Please turn the lines of the listing below into a numbered list, starting at the line that contains "هویت مدیران و" and stopping after the line that contains "podendo tratar vasinhos". Leave out any blank lines.

[Saved data entries]
◇ ◇ ◇ ◇
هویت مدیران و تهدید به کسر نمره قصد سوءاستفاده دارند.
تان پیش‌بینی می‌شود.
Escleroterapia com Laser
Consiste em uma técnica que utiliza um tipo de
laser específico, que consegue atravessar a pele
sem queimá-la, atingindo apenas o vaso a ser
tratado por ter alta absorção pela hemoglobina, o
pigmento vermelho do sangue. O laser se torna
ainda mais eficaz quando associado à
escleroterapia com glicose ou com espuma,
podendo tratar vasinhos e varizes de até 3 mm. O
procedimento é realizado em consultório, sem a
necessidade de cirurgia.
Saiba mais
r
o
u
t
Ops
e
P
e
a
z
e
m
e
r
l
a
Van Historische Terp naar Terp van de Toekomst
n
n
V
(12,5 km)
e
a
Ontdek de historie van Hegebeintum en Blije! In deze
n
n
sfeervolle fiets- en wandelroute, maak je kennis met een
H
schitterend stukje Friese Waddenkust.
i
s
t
◇ ◇ ◇ ◇
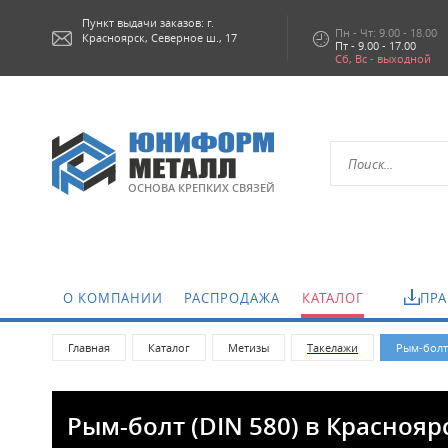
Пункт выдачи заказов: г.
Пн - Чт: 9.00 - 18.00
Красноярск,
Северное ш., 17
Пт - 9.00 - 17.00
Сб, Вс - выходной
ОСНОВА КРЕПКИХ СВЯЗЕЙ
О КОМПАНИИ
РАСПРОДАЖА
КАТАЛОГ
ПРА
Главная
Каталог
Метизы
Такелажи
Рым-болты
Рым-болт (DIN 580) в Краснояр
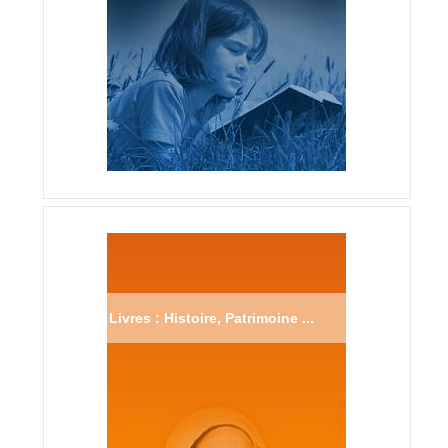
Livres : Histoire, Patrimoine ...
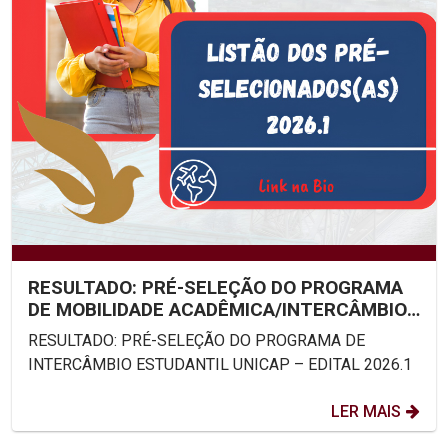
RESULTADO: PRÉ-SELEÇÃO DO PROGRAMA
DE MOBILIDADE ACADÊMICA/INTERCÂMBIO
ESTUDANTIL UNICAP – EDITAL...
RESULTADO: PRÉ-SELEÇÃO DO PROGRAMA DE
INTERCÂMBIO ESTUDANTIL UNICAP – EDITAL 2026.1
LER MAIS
◇ ◇ ◇ ◇
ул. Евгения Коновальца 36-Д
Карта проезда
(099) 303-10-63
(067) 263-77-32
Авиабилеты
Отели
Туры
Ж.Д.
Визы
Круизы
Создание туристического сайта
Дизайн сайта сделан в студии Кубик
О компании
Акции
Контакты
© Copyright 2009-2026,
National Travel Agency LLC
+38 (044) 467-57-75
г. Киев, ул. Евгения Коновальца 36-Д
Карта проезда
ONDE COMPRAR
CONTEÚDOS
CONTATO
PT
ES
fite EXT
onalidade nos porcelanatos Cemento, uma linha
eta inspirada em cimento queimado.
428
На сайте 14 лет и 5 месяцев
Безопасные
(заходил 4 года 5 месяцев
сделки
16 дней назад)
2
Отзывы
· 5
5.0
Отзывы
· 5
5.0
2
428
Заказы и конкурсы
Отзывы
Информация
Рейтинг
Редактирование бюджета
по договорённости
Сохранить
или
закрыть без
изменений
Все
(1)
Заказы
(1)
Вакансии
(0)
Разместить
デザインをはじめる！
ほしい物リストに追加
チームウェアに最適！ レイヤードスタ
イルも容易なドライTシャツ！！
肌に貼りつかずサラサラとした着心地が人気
◇ ◇ ◇ ◇
■ RESPONSE BOX ■
1. هویت مدیران و تهدید به کسر نمره قصد سوءاستفاده دارند.
2. تان پیش‌بینی می‌شود.
3. Escleroterapia com Laser
4. Consiste em uma técnica que utiliza um tipo de
5. laser específico, que consegue atravessar a pele
6. sem queimá-la, atingindo apenas o vaso a ser
7. tratado por ter alta absorção pela hemoglobina, o
8. pigmento vermelho do sangue. O laser se torna
9. ainda mais eficaz quando associado à
10. escleroterapia com glicose ou com espuma,
11. podendo tratar vasinhos e varizes de até 3 mm. O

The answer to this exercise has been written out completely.